To access the currency to make cash payments to participants, a Research Petty Cash Fund can be established to be used solely for research participant payments. Use the How do I ... Establish and Use a Petty Cash Fund? to guide you in working with a petty cash fund.
- When planning how much cash to keep on hand at a given moment, for security reasons just hold two weeks worth of disbursements.
- When replenishing and accounting for the Research Petty Cash Fund, having the Participant Payment Log enables you to omit recipient details and simply add a statement to the effect, "...for participants with code #s ...... to ...... Confidential participant details are on file in department."
Non-cash and cash-equivalent items are not purchased via a petty cash fund. They are purchased using normal New York University procurement processes. Negotiable items, such as money orders, pre-paid debit cards, retailers' gift cards or MetroCardsTM require very strict accountability. They must be handled like cash.
- Pre-loaded debit cards in denominations from $10 - $1,000 may be obtained through NYU’s Accounts Payable. Allow 2-3 weeks for the first order and 7-10 days for subsequent orders. See How Do I… Obtain and Use Debit Cards for Payments to Human Subjects?
- MetroCardsTM can be ordered online from the NYU Computer Store via i-Buy. The maximum order is $3,000. The order turnaround time 1-4 business days.

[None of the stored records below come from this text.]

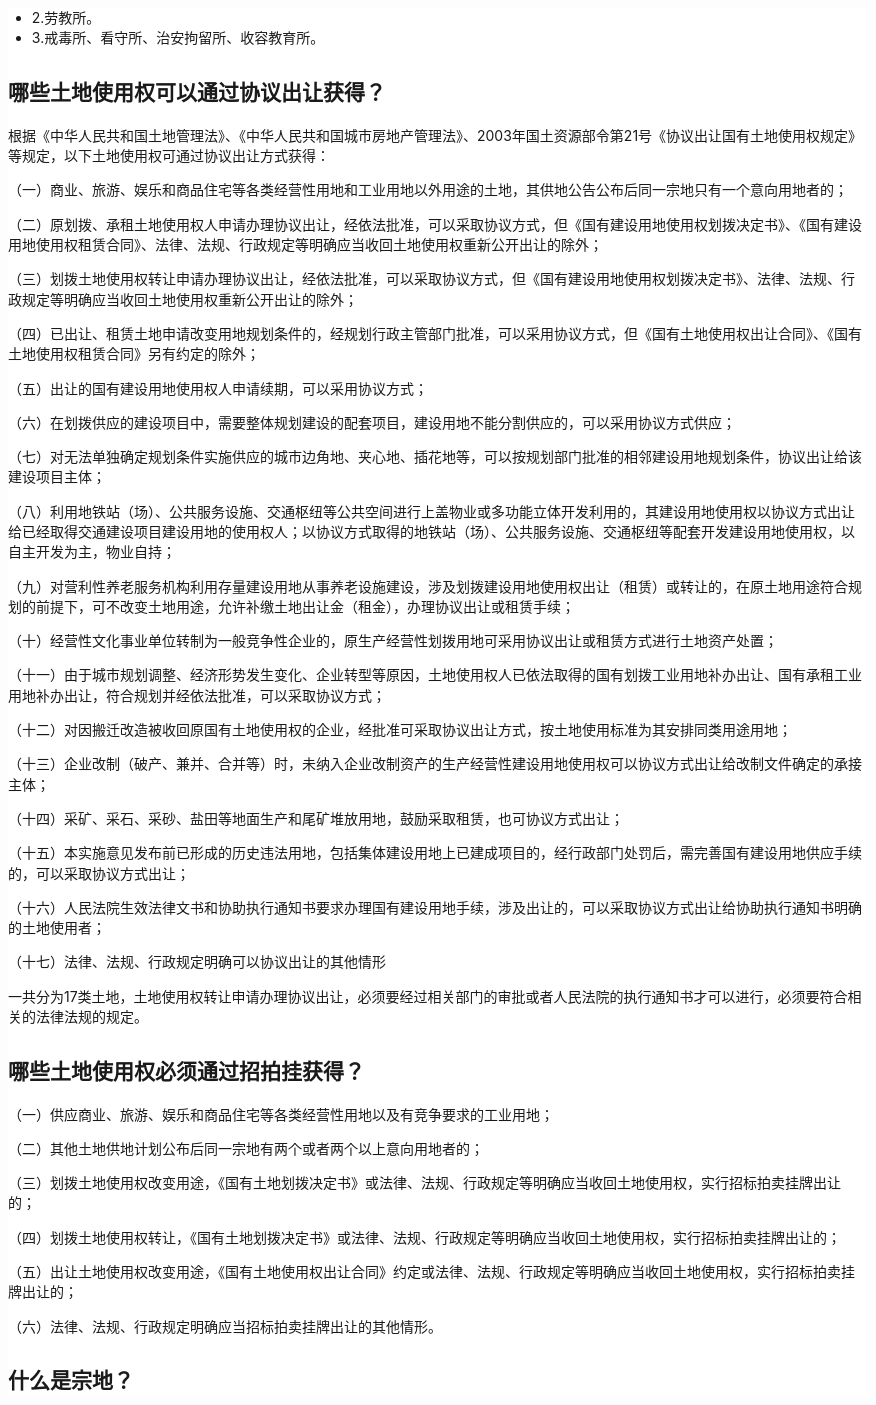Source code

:   - 2.劳教所。    
  - 3.戒毒所、看守所、治安拘留所、收容教育所。
  
## 哪些土地使用权可以通过协议出让获得？

根据《中华人民共和国土地管理法》、《中华人民共和国城市房地产管理法》、2003年国土资源部令第21号《协议出让国有土地使用权规定》等规定，以下土地使用权可通过协议出让方式获得：

（一）商业、旅游、娱乐和商品住宅等各类经营性用地和工业用地以外用途的土地，其供地公告公布后同一宗地只有一个意向用地者的；

（二）原划拨、承租土地使用权人申请办理协议出让，经依法批准，可以采取协议方式，但《国有建设用地使用权划拨决定书》、《国有建设用地使用权租赁合同》、法律、法规、行政规定等明确应当收回土地使用权重新公开出让的除外；

（三）划拨土地使用权转让申请办理协议出让，经依法批准，可以采取协议方式，但《国有建设用地使用权划拨决定书》、法律、法规、行政规定等明确应当收回土地使用权重新公开出让的除外；

（四）已出让、租赁土地申请改变用地规划条件的，经规划行政主管部门批准，可以采用协议方式，但《国有土地使用权出让合同》、《国有土地使用权租赁合同》另有约定的除外；

（五）出让的国有建设用地使用权人申请续期，可以采用协议方式；

（六）在划拨供应的建设项目中，需要整体规划建设的配套项目，建设用地不能分割供应的，可以采用协议方式供应；

（七）对无法单独确定规划条件实施供应的城市边角地、夹心地、插花地等，可以按规划部门批准的相邻建设用地规划条件，协议出让给该建设项目主体；

（八）利用地铁站（场）、公共服务设施、交通枢纽等公共空间进行上盖物业或多功能立体开发利用的，其建设用地使用权以协议方式出让给已经取得交通建设项目建设用地的使用权人；以协议方式取得的地铁站（场）、公共服务设施、交通枢纽等配套开发建设用地使用权，以自主开发为主，物业自持；

（九）对营利性养老服务机构利用存量建设用地从事养老设施建设，涉及划拨建设用地使用权出让（租赁）或转让的，在原土地用途符合规划的前提下，可不改变土地用途，允许补缴土地出让金（租金），办理协议出让或租赁手续；

（十）经营性文化事业单位转制为一般竞争性企业的，原生产经营性划拨用地可采用协议出让或租赁方式进行土地资产处置；

（十一）由于城市规划调整、经济形势发生变化、企业转型等原因，土地使用权人已依法取得的国有划拨工业用地补办出让、国有承租工业用地补办出让，符合规划并经依法批准，可以采取协议方式；

（十二）对因搬迁改造被收回原国有土地使用权的企业，经批准可采取协议出让方式，按土地使用标准为其安排同类用途用地；

（十三）企业改制（破产、兼并、合并等）时，未纳入企业改制资产的生产经营性建设用地使用权可以协议方式出让给改制文件确定的承接主体；

（十四）采矿、采石、采砂、盐田等地面生产和尾矿堆放用地，鼓励采取租赁，也可协议方式出让；

（十五）本实施意见发布前已形成的历史违法用地，包括集体建设用地上已建成项目的，经行政部门处罚后，需完善国有建设用地供应手续的，可以采取协议方式出让；

（十六）人民法院生效法律文书和协助执行通知书要求办理国有建设用地手续，涉及出让的，可以采取协议方式出让给协助执行通知书明确的土地使用者；

（十七）法律、法规、行政规定明确可以协议出让的其他情形

一共分为17类土地，土地使用权转让申请办理协议出让，必须要经过相关部门的审批或者人民法院的执行通知书才可以进行，必须要符合相关的法律法规的规定。

## 哪些土地使用权必须通过招拍挂获得？

（一）供应商业、旅游、娱乐和商品住宅等各类经营性用地以及有竞争要求的工业用地；

（二）其他土地供地计划公布后同一宗地有两个或者两个以上意向用地者的；

（三）划拨土地使用权改变用途，《国有土地划拨决定书》或法律、法规、行政规定等明确应当收回土地使用权，实行招标拍卖挂牌出让的；

（四）划拨土地使用权转让，《国有土地划拨决定书》或法律、法规、行政规定等明确应当收回土地使用权，实行招标拍卖挂牌出让的；

（五）出让土地使用权改变用途，《国有土地使用权出让合同》约定或法律、法规、行政规定等明确应当收回土地使用权，实行招标拍卖挂牌出让的；

（六）法律、法规、行政规定明确应当招标拍卖挂牌出让的其他情形。

## 什么是宗地？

- If pre-paying a vendor for items via an NYU payment, plan ahead. Consult with your department or unit administrator on the preferred method of payment. If a paper check must be generated, you may need to allow for as much as three weeks.

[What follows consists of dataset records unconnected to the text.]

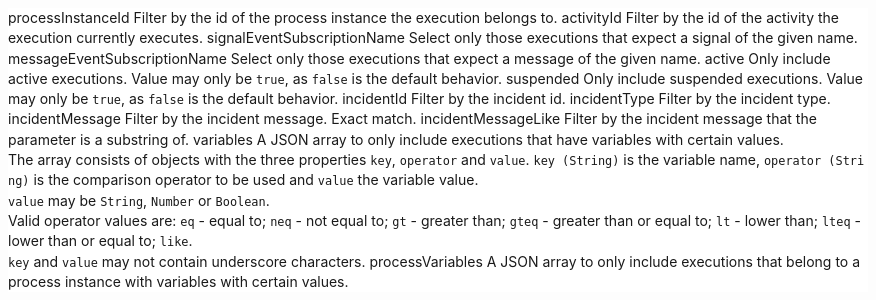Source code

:   </tr>
  <tr>
    <td>processInstanceId</td>
    <td>Filter by the id of the process instance the execution belongs to.</td>
  </tr>
  <tr>
    <td>activityId</td>
    <td>Filter by the id of the activity the execution currently executes.</td>
  </tr>
  <tr>
    <td>signalEventSubscriptionName</td>
    <td>Select only those executions that expect a signal of the given name.</td>
  </tr>
  <tr>
    <td>messageEventSubscriptionName</td>
    <td>Select only those executions that expect a message of the given name.</td>
  </tr>
  <tr>
    <td>active</td>
    <td>Only include active executions. Value may only be <code>true</code>, as <code>false</code> is the default behavior.</td>
  </tr>
  <tr>
    <td>suspended</td>
    <td>Only include suspended executions. Value may only be <code>true</code>, as <code>false</code> is the default behavior.</td>
  </tr>
  <tr>
    <td>incidentId</td>
    <td>Filter by the incident id.</td>
  </tr>
  <tr>
    <td>incidentType</td>
    <td>Filter by the incident type.</td>
  </tr>
  <tr>
    <td>incidentMessage</td>
    <td>Filter by the incident message. Exact match.</td>
  </tr>
  <tr>
    <td>incidentMessageLike</td>
    <td>Filter by the incident message that the parameter is a substring of.</td>
  </tr>
  <tr>
    <td>variables</td>
    <td>A JSON array to only include executions that have variables with certain values. <br/>
    The array consists of objects with the three properties <code>key</code>, <code>operator</code> and <code>value</code>.
    <code>key (String)</code> is the variable name, <code>operator (String)</code> is the comparison operator to be used and <code>value</code> the variable value.<br/>
    <code>value</code> may be <code>String</code>, <code>Number</code> or <code>Boolean</code>.
    <br/>
    Valid operator values are: <code>eq</code> - equal to; <code>neq</code> - not equal to; <code>gt</code> - greater than;
    <code>gteq</code> - greater than or equal to; <code>lt</code> - lower than; <code>lteq</code> - lower than or equal to;
    <code>like</code>.<br/>
    <code>key</code> and <code>value</code> may not contain underscore characters.
    </td>
  </tr>
  <tr>
    <td>processVariables</td>
    <td>A JSON array to only include executions that belong to a process instance with variables with certain values. <br/>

- When accounting for the purchase of items for non-cash or cash-equivalent payments, the Participant Payment Log enables you to omit recipient details and simply add a statement to the effect, "...for participants with code #s ...... to ...... confidential participant details are on file in department."

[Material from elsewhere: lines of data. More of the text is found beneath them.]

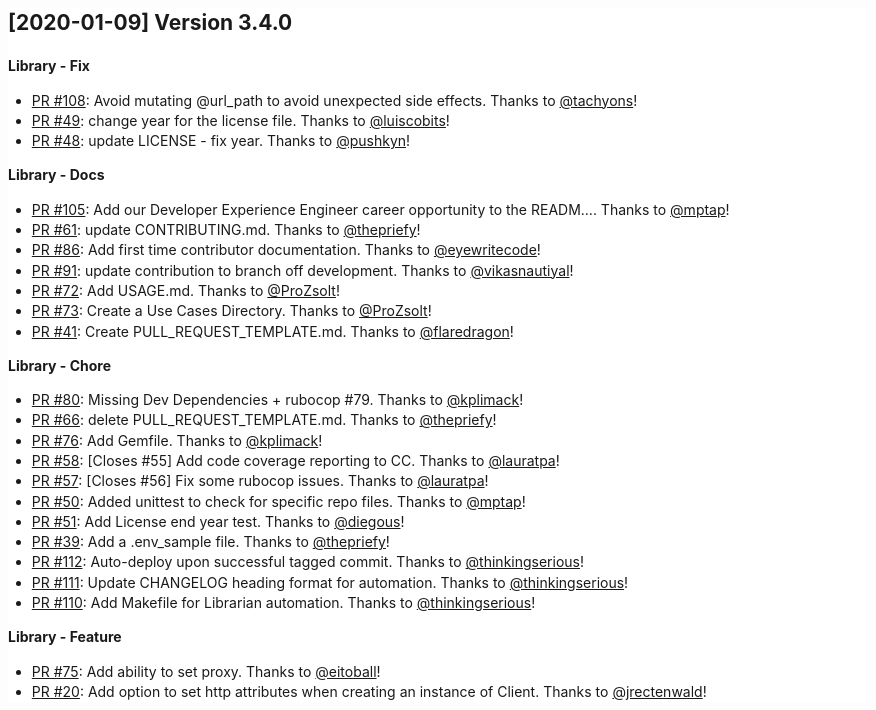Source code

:
[2020-01-09] Version 3.4.0
--------------------------
**Library - Fix**
- [PR #108](https://github.com/sendgrid/ruby-http-client/pull/108): Avoid mutating @url_path to avoid unexpected side effects. Thanks to [@tachyons](https://github.com/tachyons)!
- [PR #49](https://github.com/sendgrid/ruby-http-client/pull/49): change year for the license file. Thanks to [@luiscobits](https://github.com/luiscobits)!
- [PR #48](https://github.com/sendgrid/ruby-http-client/pull/48): update LICENSE - fix year. Thanks to [@pushkyn](https://github.com/pushkyn)!

**Library - Docs**
- [PR #105](https://github.com/sendgrid/ruby-http-client/pull/105): Add our Developer Experience Engineer career opportunity to the READM…. Thanks to [@mptap](https://github.com/mptap)!
- [PR #61](https://github.com/sendgrid/ruby-http-client/pull/61): update CONTRIBUTING.md. Thanks to [@thepriefy](https://github.com/thepriefy)!
- [PR #86](https://github.com/sendgrid/ruby-http-client/pull/86): Add first time contributor documentation. Thanks to [@eyewritecode](https://github.com/eyewritecode)!
- [PR #91](https://github.com/sendgrid/ruby-http-client/pull/91): update contribution to branch off development. Thanks to [@vikasnautiyal](https://github.com/vikasnautiyal)!
- [PR #72](https://github.com/sendgrid/ruby-http-client/pull/72): Add USAGE.md. Thanks to [@ProZsolt](https://github.com/ProZsolt)!
- [PR #73](https://github.com/sendgrid/ruby-http-client/pull/73): Create a Use Cases Directory. Thanks to [@ProZsolt](https://github.com/ProZsolt)!
- [PR #41](https://github.com/sendgrid/ruby-http-client/pull/41): Create PULL_REQUEST_TEMPLATE.md. Thanks to [@flaredragon](https://github.com/flaredragon)!

**Library - Chore**
- [PR #80](https://github.com/sendgrid/ruby-http-client/pull/80): Missing Dev Dependencies + rubocop  #79. Thanks to [@kplimack](https://github.com/kplimack)!
- [PR #66](https://github.com/sendgrid/ruby-http-client/pull/66): delete PULL_REQUEST_TEMPLATE.md. Thanks to [@thepriefy](https://github.com/thepriefy)!
- [PR #76](https://github.com/sendgrid/ruby-http-client/pull/76): Add Gemfile. Thanks to [@kplimack](https://github.com/kplimack)!
- [PR #58](https://github.com/sendgrid/ruby-http-client/pull/58): [Closes #55] Add code coverage reporting to CC. Thanks to [@lauratpa](https://github.com/lauratpa)!
- [PR #57](https://github.com/sendgrid/ruby-http-client/pull/57): [Closes #56] Fix some rubocop issues. Thanks to [@lauratpa](https://github.com/lauratpa)!
- [PR #50](https://github.com/sendgrid/ruby-http-client/pull/50): Added unittest to check for specific repo files. Thanks to [@mptap](https://github.com/mptap)!
- [PR #51](https://github.com/sendgrid/ruby-http-client/pull/51): Add License end year test. Thanks to [@diegous](https://github.com/diegous)!
- [PR #39](https://github.com/sendgrid/ruby-http-client/pull/39): Add a .env_sample file. Thanks to [@thepriefy](https://github.com/thepriefy)!
- [PR #112](https://github.com/sendgrid/ruby-http-client/pull/112): Auto-deploy upon successful tagged commit. Thanks to [@thinkingserious](https://github.com/thinkingserious)!
- [PR #111](https://github.com/sendgrid/ruby-http-client/pull/111): Update CHANGELOG heading format for automation. Thanks to [@thinkingserious](https://github.com/thinkingserious)!
- [PR #110](https://github.com/sendgrid/ruby-http-client/pull/110): Add Makefile for Librarian automation. Thanks to [@thinkingserious](https://github.com/thinkingserious)!

**Library - Feature**
- [PR #75](https://github.com/sendgrid/ruby-http-client/pull/75): Add ability to set proxy. Thanks to [@eitoball](https://github.com/eitoball)!
- [PR #20](https://github.com/sendgrid/ruby-http-client/pull/20): Add option to set http attributes when creating an instance of Client. Thanks to [@jrectenwald](https://github.com/jrectenwald)!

Each payment to a confidential research participant -- whether a cash, cash-equivalent or non-cash disbursement -- is entered into a Research Participant Payment Log. This sets up the blind that both maintains research participant confidentiality and enables fiscal accountability.
- Upon making the payment, it is entered into a Research Participant Payment Log. The log will contain:
- Study name
- Payment date
- Subject's name
- ID code assigned by the PI to the research subject -- the key element in the blind. The ID code is what will be recorded later in the Petty Cash Fund's own log in place of the recipient's name.
- Amount of cash or the item given
- Signature of the research subject (if obtainable) and of the person giving the payment.
Research Participant Logs must be retained in the originating department for either the time period specified in the IRB application or as specified by the funding agency, whichever is greater. Generally, this ranges from 3-7 years after the end of the project. In the event that the PI leaves NYU, the retention of files will be addressed on a case-by-case basis.